══ PROVIDED RECORDS

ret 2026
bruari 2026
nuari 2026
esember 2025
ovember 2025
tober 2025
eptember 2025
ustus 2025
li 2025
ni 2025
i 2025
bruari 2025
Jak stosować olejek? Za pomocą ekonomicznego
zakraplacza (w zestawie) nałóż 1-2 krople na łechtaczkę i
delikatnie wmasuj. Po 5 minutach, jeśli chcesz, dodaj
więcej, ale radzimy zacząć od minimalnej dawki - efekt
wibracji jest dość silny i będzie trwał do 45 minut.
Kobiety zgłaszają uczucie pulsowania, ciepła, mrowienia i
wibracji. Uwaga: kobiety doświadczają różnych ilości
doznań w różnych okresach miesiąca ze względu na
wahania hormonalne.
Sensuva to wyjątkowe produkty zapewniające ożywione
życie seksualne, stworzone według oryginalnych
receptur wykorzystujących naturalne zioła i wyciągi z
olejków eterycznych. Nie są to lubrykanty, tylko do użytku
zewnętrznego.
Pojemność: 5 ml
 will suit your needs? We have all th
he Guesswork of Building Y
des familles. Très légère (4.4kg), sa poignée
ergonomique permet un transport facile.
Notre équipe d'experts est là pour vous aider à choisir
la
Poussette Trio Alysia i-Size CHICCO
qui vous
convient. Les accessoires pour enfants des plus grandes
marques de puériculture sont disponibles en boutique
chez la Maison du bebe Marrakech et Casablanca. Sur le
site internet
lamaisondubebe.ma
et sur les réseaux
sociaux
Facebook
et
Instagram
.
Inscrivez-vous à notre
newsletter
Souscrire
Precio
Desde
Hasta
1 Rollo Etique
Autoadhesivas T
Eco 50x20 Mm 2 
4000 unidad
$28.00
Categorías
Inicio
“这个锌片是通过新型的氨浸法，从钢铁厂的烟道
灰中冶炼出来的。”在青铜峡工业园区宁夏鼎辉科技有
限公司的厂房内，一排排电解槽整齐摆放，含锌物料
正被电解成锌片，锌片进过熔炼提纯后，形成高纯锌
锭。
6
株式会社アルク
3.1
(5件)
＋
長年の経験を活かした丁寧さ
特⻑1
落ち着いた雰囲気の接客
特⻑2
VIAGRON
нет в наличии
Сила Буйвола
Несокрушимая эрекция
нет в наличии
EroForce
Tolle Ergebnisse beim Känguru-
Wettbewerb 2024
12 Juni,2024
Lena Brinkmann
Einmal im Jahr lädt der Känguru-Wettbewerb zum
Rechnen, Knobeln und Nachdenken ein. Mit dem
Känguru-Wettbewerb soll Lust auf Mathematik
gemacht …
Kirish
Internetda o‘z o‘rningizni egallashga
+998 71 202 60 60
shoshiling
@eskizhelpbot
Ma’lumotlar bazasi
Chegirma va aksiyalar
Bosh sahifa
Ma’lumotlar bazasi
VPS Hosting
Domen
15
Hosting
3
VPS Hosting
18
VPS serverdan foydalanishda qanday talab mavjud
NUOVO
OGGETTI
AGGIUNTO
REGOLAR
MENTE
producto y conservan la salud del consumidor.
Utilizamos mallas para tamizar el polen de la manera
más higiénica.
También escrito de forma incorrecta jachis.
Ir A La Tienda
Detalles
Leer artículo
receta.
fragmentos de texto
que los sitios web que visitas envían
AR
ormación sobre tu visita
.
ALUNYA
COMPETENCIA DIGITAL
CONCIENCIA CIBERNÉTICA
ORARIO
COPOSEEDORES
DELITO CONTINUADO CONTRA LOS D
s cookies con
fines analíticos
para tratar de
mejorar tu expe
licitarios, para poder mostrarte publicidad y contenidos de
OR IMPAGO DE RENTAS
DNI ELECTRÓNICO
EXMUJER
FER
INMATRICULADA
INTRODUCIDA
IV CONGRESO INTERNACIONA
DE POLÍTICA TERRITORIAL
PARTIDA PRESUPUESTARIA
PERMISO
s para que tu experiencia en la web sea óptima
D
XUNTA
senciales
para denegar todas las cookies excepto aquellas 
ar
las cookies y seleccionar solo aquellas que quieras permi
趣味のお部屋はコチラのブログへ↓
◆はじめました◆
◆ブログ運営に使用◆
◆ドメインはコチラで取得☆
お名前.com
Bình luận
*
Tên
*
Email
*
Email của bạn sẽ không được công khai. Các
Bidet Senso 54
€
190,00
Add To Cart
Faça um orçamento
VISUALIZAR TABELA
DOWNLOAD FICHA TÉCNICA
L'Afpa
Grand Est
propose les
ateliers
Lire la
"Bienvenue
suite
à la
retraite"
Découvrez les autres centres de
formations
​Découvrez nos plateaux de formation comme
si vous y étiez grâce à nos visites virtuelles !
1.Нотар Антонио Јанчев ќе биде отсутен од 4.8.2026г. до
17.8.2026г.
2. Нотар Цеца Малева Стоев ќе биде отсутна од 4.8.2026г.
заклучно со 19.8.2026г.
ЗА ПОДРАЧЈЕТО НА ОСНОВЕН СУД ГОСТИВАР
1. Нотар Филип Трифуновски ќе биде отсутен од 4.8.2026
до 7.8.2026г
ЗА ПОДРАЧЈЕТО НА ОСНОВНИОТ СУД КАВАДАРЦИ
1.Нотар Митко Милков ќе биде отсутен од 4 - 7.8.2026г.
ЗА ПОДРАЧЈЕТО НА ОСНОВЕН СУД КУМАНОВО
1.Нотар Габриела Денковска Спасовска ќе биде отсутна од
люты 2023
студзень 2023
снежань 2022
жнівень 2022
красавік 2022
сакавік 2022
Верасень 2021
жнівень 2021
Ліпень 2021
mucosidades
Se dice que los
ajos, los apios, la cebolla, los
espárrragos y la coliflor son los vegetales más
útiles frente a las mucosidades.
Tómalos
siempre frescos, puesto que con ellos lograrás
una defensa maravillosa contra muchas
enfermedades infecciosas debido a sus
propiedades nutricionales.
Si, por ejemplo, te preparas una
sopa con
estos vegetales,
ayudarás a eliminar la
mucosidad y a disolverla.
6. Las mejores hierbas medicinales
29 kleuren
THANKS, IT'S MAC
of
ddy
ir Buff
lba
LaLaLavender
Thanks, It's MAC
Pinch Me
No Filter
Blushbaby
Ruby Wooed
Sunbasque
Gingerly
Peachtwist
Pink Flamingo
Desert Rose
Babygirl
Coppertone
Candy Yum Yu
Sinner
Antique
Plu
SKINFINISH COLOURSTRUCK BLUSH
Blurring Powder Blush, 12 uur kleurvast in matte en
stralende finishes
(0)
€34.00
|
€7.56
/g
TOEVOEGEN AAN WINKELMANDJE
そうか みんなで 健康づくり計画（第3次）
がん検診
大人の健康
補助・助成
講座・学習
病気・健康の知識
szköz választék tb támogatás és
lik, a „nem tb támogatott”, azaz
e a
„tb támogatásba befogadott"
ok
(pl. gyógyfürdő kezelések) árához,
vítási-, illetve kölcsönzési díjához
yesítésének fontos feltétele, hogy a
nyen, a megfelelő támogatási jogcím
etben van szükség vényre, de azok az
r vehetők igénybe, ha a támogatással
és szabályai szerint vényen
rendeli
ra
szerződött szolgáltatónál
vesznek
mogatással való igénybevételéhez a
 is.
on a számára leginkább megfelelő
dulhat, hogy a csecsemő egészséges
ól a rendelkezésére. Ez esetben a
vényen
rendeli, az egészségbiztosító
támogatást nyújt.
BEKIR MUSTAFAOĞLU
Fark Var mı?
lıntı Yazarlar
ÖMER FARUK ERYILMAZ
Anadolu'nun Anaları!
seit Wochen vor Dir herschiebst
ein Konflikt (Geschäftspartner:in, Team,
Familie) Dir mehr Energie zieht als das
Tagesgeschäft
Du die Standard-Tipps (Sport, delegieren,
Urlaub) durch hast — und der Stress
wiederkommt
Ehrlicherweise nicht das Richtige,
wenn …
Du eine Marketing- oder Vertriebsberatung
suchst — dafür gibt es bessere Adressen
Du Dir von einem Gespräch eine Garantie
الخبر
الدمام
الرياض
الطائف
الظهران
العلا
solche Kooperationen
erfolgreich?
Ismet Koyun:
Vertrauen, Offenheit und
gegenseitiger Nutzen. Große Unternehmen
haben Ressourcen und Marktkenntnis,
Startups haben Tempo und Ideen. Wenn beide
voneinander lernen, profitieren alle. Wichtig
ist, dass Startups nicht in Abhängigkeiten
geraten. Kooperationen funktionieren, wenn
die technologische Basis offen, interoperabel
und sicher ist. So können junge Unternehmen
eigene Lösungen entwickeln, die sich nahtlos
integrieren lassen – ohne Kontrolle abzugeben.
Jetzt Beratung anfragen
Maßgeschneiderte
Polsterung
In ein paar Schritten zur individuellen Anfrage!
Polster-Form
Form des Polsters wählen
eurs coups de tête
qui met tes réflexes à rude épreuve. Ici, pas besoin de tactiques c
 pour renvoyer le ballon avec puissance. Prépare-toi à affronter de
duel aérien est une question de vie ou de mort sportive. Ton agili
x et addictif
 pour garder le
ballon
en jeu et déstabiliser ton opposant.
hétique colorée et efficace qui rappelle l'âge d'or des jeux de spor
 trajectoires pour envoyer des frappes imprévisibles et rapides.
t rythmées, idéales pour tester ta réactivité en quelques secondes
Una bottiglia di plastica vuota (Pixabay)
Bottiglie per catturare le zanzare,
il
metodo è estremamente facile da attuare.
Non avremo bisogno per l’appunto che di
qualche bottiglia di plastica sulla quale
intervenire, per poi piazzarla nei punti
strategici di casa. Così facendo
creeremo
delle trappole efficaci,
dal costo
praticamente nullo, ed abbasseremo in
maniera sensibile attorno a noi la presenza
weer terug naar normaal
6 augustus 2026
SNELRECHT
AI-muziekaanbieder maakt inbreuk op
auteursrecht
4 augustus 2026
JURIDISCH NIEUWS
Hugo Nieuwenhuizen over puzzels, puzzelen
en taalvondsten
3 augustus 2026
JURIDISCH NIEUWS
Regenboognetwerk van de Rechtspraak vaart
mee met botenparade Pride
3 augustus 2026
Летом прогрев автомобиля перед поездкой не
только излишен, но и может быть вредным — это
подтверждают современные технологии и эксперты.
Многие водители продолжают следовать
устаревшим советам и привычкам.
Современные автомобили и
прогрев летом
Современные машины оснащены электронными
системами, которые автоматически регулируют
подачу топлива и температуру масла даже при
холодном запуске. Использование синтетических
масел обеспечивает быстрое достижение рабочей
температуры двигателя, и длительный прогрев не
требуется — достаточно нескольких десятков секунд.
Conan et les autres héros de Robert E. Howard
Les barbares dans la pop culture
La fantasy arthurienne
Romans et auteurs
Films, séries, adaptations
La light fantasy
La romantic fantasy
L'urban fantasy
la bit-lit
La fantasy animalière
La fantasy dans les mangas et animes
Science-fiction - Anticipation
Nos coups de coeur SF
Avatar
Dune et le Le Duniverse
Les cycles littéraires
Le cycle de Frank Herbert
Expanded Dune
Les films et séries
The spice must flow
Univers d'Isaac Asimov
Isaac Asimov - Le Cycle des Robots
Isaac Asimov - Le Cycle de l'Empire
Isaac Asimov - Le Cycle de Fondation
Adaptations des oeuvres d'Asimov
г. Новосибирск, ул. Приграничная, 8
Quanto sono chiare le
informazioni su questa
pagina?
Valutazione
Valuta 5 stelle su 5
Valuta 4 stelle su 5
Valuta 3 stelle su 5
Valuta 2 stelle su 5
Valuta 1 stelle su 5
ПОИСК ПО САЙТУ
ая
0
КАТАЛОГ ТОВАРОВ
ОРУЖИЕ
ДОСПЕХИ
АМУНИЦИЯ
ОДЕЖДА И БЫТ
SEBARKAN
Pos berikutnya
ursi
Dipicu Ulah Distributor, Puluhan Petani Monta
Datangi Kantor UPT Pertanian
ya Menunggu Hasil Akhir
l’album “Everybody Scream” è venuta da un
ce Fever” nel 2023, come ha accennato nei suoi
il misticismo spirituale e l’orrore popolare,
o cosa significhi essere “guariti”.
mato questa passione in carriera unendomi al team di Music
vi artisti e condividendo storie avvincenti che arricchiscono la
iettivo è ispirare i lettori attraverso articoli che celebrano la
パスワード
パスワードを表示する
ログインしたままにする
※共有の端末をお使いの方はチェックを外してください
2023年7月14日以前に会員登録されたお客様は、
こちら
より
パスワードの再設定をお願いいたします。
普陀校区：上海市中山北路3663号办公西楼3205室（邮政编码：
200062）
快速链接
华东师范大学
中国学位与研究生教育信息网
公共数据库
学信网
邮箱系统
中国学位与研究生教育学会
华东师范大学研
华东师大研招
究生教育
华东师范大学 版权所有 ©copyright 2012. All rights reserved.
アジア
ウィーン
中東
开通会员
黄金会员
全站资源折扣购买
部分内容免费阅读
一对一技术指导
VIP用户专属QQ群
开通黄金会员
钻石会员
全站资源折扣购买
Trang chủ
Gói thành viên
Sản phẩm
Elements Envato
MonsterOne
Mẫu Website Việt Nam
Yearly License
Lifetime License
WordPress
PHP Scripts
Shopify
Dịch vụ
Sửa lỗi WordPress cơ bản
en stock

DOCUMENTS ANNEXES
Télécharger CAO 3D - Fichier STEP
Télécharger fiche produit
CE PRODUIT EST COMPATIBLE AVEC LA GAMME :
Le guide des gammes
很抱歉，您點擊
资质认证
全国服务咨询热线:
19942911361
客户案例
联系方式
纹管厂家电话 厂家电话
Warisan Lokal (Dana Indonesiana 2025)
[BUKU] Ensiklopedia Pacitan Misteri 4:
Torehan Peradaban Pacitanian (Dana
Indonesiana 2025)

════

WHAT TO DO
Output the lines of the records as a JSON list of strings, one string per line and with blank lines left out, starting with the first line of the records and going on through the line that contains "zakraplacza (w zestawie)", both included.

SOLUTION TO THE PROBLEM
[
  "ret 2026",
  "bruari 2026",
  "nuari 2026",
  "esember 2025",
  "ovember 2025",
  "tober 2025",
  "eptember 2025",
  "ustus 2025",
  "li 2025",
  "ni 2025",
  "i 2025",
  "bruari 2025",
  "Jak stosować olejek? Za pomocą ekonomicznego",
  "zakraplacza (w zestawie) nałóż 1-2 krople na łechtaczkę i"
]